Dataset entries: Begin
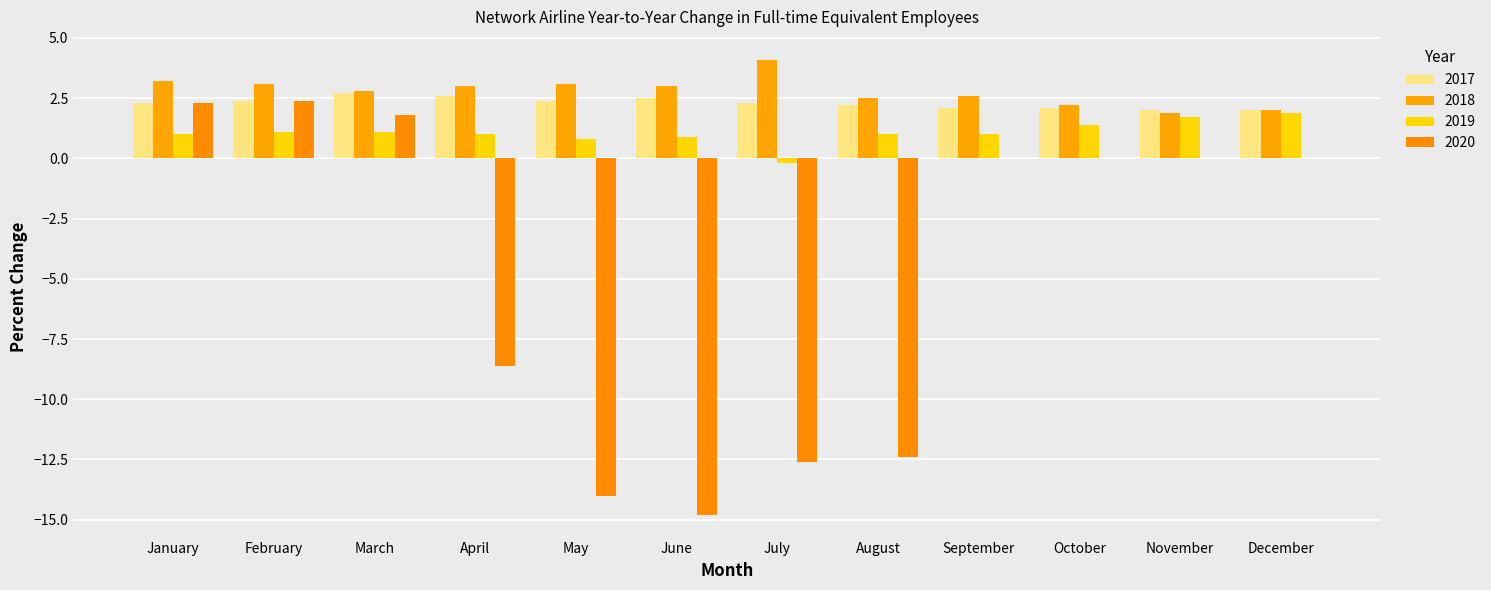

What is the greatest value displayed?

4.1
Dataset entries: End
Dataset entries: Begin
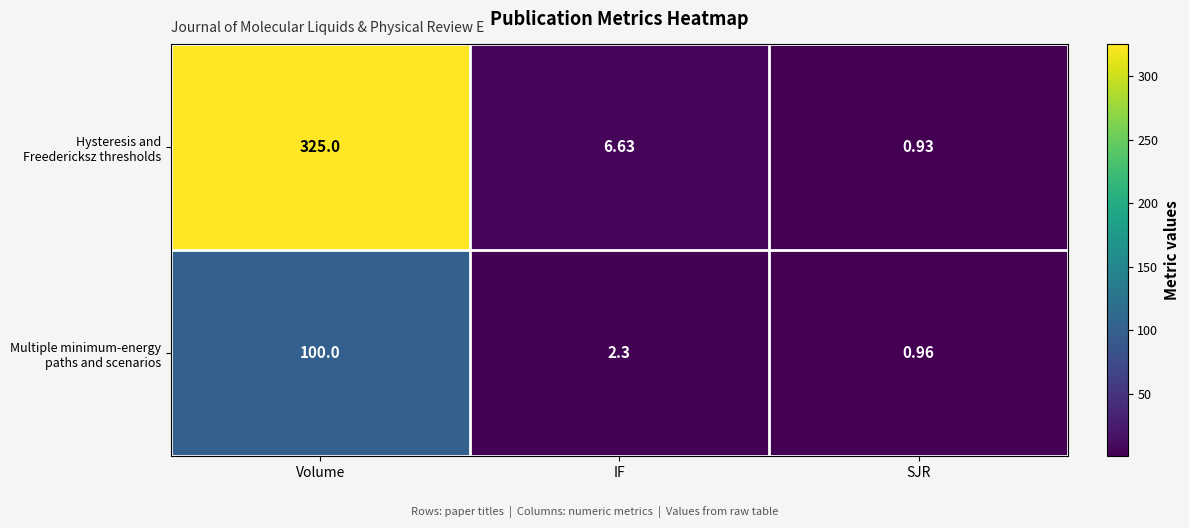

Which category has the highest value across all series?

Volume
Dataset entries: End
Dataset entries: Begin
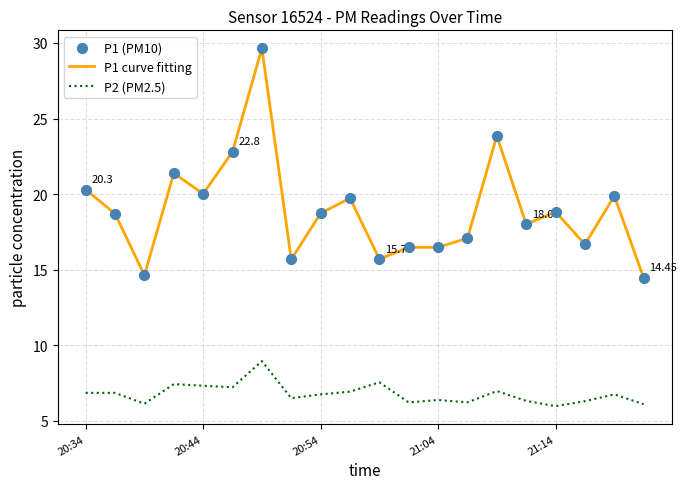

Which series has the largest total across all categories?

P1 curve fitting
Dataset entries: End
**Work to be completed:**
Update everything from the line containing "Which series has" down to the line containing "P1 curve fitting" by changing "largest" to "smallest", keeping the rest unchanged. Return only those lines.

**Response area:**
Which series has the smallest total across all categories?

P1 curve fitting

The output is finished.